— THE PROBLEM —
Among the records below, find each line bearing the word "Adhesive" and copy it.

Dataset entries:
· · · · · · ·

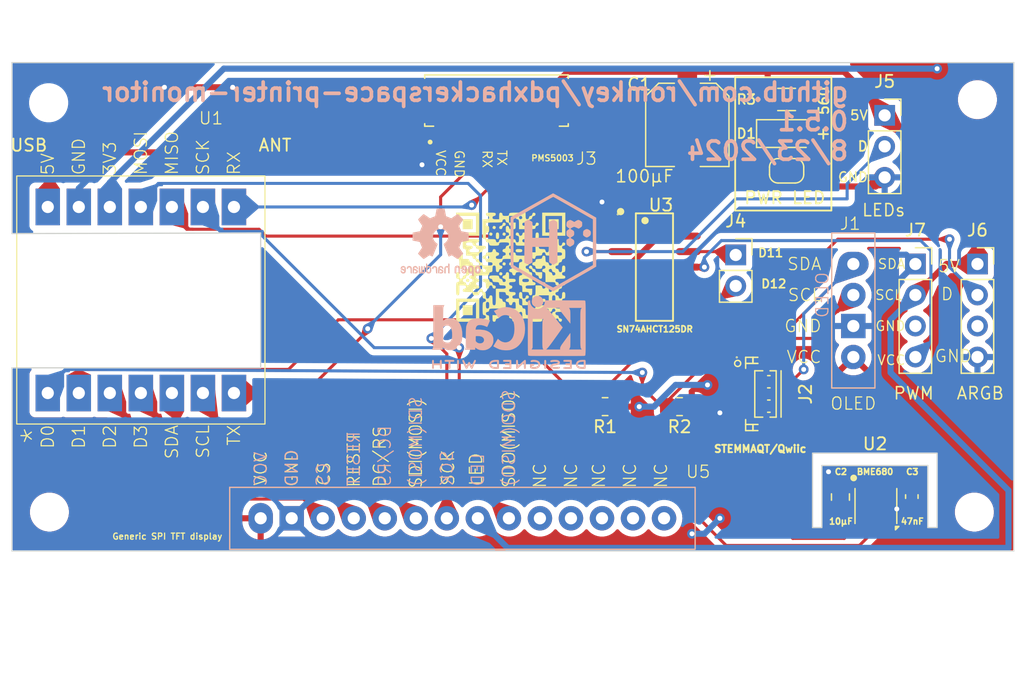
<source format=kicad_pcb>
(kicad_pcb
	(version 20240108)
	(generator "pcbnew")
	(generator_version "8.0")
	(general
		(thickness 1.6)
		(legacy_teardrops no)
	)
	(paper "A4")
	(layers
		(0 "F.Cu" signal)
		(31 "B.Cu" signal)
		(32 "B.Adhes" user "B.Adhesive")
		(33 "F.Adhes" user "F.Adhesive")
		(34 "B.Paste" user)
		(35 "F.Paste" user)
		(36 "B.SilkS" user "B.Silkscreen")
		(37 "F.SilkS" user "F.Silkscreen")
		(38 "B.Mask" user)
		(39 "F.Mask" user)
		(40 "Dwgs.User" user "User.Drawings")
		(41 "Cmts.User" user "User.Comments")
		(42 "Eco1.User" user "User.Eco1")
		(43 "Eco2.User" user "User.Eco2")
		(44 "Edge.Cuts" user)
		(45 "Margin" user)
		(46 "B.CrtYd" user "B.Courtyard")
		(47 "F.CrtYd" user "F.Courtyard")
		(48 "B.Fab" user)
		(49 "F.Fab" user)
		(50 "User.1" user)
		(51 "User.2" user)
		(52 "User.3" user)
		(53 "User.4" user)
		(54 "User.5" user)
		(55 "User.6" user)
		(56 "User.7" user)
		(57 "User.8" user)
		(58 "User.9" user)
	)
	(setup
		(pad_to_mask_clearance 0)
		(allow_soldermask_bridges_in_footprints no)
		(pcbplotparams
			(layerselection 0x00010fc_ffffffff)
			(plot_on_all_layers_selection 0x0000000_00000000)
			(disableapertmacros no)
			(usegerberextensions yes)
			(usegerberattributes yes)
			(usegerberadvancedattributes yes)
			(creategerberjobfile yes)
			(dashed_line_dash_ratio 12.000000)
			(dashed_line_gap_ratio 3.000000)
			(svgprecision 4)
			(plotframeref no)
			(viasonmask no)
			(mode 1)
			(useauxorigin no)
			(hpglpennumber 1)
			(hpglpenspeed 20)
			(hpglpendiameter 15.000000)
			(pdf_front_fp_property_popups yes)
			(pdf_back_fp_property_popups yes)
			(dxfpolygonmode yes)
			(dxfimperialunits yes)
			(dxfusepcbnewfont yes)
			(psnegative no)
			(psa4output no)
			(plotreference yes)
			(plotvalue yes)
			(plotfptext yes)
			(plotinvisibletext no)
			(sketchpadsonfab no)
			(subtractmaskfromsilk yes)
			(outputformat 1)
			(mirror no)
			(drillshape 0)
			(scaleselection 1)
			(outputdirectory "plots")
		)
	)
	(net 0 "")
	(net 1 "+3.3V")
	(net 2 "GND")
	(net 3 "/SCL")
	(net 4 "/SDA")
	(net 5 "+5V")
	(net 6 "/PM_RX")
	(net 7 "/PM_TX")
	(net 8 "/LED_DATA")
	(net 9 "/D_CS")
	(net 10 "/D_DCRS")
	(net 11 "/D_RST")
	(net 12 "/SCK")
	(net 13 "/DI")
	(net 14 "/DO")
	(net 15 "unconnected-(J3-SET-Pad3)")
	(net 16 "unconnected-(J3-RESET-Pad6)")
	(net 17 "unconnected-(J3-Pad7)")
	(net 18 "unconnected-(J3-Pad8)")
	(net 19 "unconnected-(U3-2Y-Pad6)")
	(net 20 "unconnected-(U5-T_CS-Pad11)")
	(net 21 "unconnected-(U5-T_IRQ-Pad14)")
	(net 22 "unconnected-(U5-T_DIN-Pad12)")
	(net 23 "unconnected-(U5-T_DO-Pad13)")
	(net 24 "Net-(D1-K)")
	(net 25 "Net-(D1-A)")
	(net 26 "/LED_DATA_5V")
	(net 27 "/FAN_ARGB_5V")
	(net 28 "/FAN_PWM_5V")
	(net 29 "/FAN_PWM")
	(net 30 "/FAN_ARGB")
	(net 31 "unconnected-(U5-T_CLK-Pad10)")
	(net 32 "unconnected-(J6-Pin_3-Pad3)")
	(net 33 "unconnected-(J7-Pin_3-Pad3)")
	(net 34 "unconnected-(J2-Pad0)")
	(net 35 "unconnected-(J2-Pad0)_1")
	(footprint "Connector_PinSocket_2.54mm:PinSocket_1x02_P2.54mm_Vertical" (layer "F.Cu") (at 77.241 30.754))
	(footprint "LED_SMD:LED_1206_3216Metric_Pad1.42x1.75mm_HandSolder" (layer "F.Cu") (at 81.407 20.812))
	(footprint "footprint:SOIC-14_L8.7-W3.9-P1.27-LS6.0-BL" (layer "F.Cu") (at 70.587164 31.750008 -90))
	(footprint "LOGO" (layer "F.Cu") (at 58.823351 31.757513))
	(footprint "1myFootprints:Xiao ESP32S3 Sense (Camera)" (layer "F.Cu") (at 18.388 44.604 90))
	(footprint "Capacitor_SMD:C_0805_2012Metric_Pad1.18x1.45mm_HandSolder" (layer "F.Cu") (at 85.814 50.5845 90))
	(footprint "footprint:CONN-SMD_BM04B-SRSS-TB" (layer "F.Cu") (at 78.989301 42.140381 -90))
	(footprint "1myFootprints:PMS5003 Connector" (layer "F.Cu") (at 57.053 13.2185 180))
	(footprint "Capacitor_SMD:C_0603_1608Metric_Pad1.08x0.95mm_HandSolder" (layer "F.Cu") (at 91.656 50.546 90))
	(footprint "Package_LGA:Bosch_LGA-8_3x3mm_P0.8mm_ClockwisePinNumbering" (layer "F.Cu") (at 88.716 51.3905 180))
	(footprint "Resistor_SMD:R_0805_2012Metric_Pad1.20x1.40mm_HandSolder" (layer "F.Cu") (at 66.548 43.18 180))
	(footprint "Resistor_SMD:R_0805_2012Metric_Pad1.20x1.40mm_HandSolder" (layer "F.Cu") (at 72.644 43.18 180))
	(footprint "MountingHole:MountingHole_2.7mm_M2.5" (layer "F.Cu") (at 21 18.288))
	(footprint "Jumper:SolderJumper-2_P1.3mm_Bridged_RoundedPad1.0x1.5mm" (layer "F.Cu") (at 81.407 23.86 180))
	(footprint "Connector_PinSocket_2.54mm:PinSocket_1x04_P2.54mm_Vertical" (layer "F.Cu") (at 91.948 31.496))
	(footprint "Capacitor_SMD:CP_Elec_6.3x5.7" (layer "F.Cu") (at 73.279 20.099 -90))
	(footprint "Connector_PinSocket_2.54mm:PinSocket_1x04_P2.54mm_Vertical" (layer "F.Cu") (at 97.028 31.496))
	(footprint "1myFootprints:SPI_TFT_TOUCH" (layer "F.Cu") (at 73.914 49.784 90))
	(footprint "MountingHole:MountingHole_2.7mm_M2.5" (layer "F.Cu") (at 96.774 51.816))
	(footprint "Resistor_SMD:R_1206_3216Metric_Pad1.30x1.75mm_HandSolder" (layer "F.Cu") (at 81.407 18.018))
	(footprint "MountingHole:MountingHole_2.7mm_M2.5" (layer "F.Cu") (at 21.064 51.816))
	(footprint "MountingHole:MountingHole_2.7mm_M2.5" (layer "F.Cu") (at 97.028 18.034))
	(footprint "Connector_PinSocket_2.54mm:PinSocket_1x03_P2.54mm_Vertical" (layer "F.Cu") (at 89.433 19.319))
	(footprint "1myFootprints:Generic I2C OLED" (layer "F.Cu") (at 86.868 44.196))
	(footprint "1myFootprints:CTRLH Logo"
		(layer "B.Cu")
		(uuid "39a635c1-5ee2-4fa7-af21-e484da877c09")
		(at 62.484 29.718 180)
		(property "Reference" "REF**"
			(at 4.173109 2.895837 0)
			(unlocked yes)
			(layer "B.SilkS")
			(hide yes)
			(uuid "f811243a-95bc-43c8-8b17-094c56cc7cd1")
			(effects
				(font
					(size 1 1)
					(thickness 0.1)
				)
				(justify mirror)
			)
		)
		(property "Value" "CTRLH Logo"
			(at 4.173109 1.395837 0)
			(unlocked yes)
			(layer "B.Fab")
			(hide yes)
			(uuid "4ad25da1-b862-4db9-9754-764a002e6592")
			(effects
				(font
					(size 1 1)
					(thickness 0.15)
				)
				(justify mirror)
			)
		)
		(property "Footprint" ""
			(at 0 0 180)
			(unlocked yes)
			(layer "F.Fab")
			(hide yes)
			(uuid "c94f42c4-4f6f-4bb8-a7cc-29fc182ff535")
			(effects
				(font
					(size 1.27 1.27)
					(thickness 0.15)
				)
			)
		)
		(property "Datasheet" ""
			(at 0 0 180)
			(unlocked yes)
			(layer "F.Fab")
			(hide yes)
			(uuid "47ede489-4053-4b96-906a-8b3c9d22566b")
			(effects
				(font
					(size 1.27 1.27)
					(thickness 0.15)
				)
			)
		)
		(property "Description" ""
			(at 0 0 180)
			(unlocked yes)
			(layer "F.Fab")
			(hide yes)
			(uuid "8df95ce5-117d-490b-987d-07df54b669e3")
			(effects
				(font
					(size 1.27 1.27)
					(thickness 0.15)
				)
			)
		)
		(attr board_only)
		(fp_poly
			(pts
				(xy -2.528685 1.078992) (xy -2.468334 1.058036) (xy -2.450508 1.049451) (xy -2.376867 1.009489)
				(xy -2.325014 0.972164) (xy -2.291228 0.931337) (xy -2.271787 0.880871) (xy -2.26297 0.814628) (xy -2.261042 0.736966)
				(xy -2.260951 0.588447) (xy -2.309065 0.535191) (xy -2.355818 0.492866) (xy -2.414348 0.453214)
				(xy -2.476313 0.42076) (xy -2.53337 0.400029) (xy -2.567724 0.394897) (xy -2.613717 0.404183) (xy -2.672559 0.430312)
				(xy -2.697074 0.444238) (xy -2.777953 0.498037) (xy -2.835308 
... [311498 chars truncated]
</source>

· · · · · · ·

— REPLY TO THE EXERCISE —
		(32 "B.Adhes" user "B.Adhesive")
		(33 "F.Adhes" user "F.Adhesive")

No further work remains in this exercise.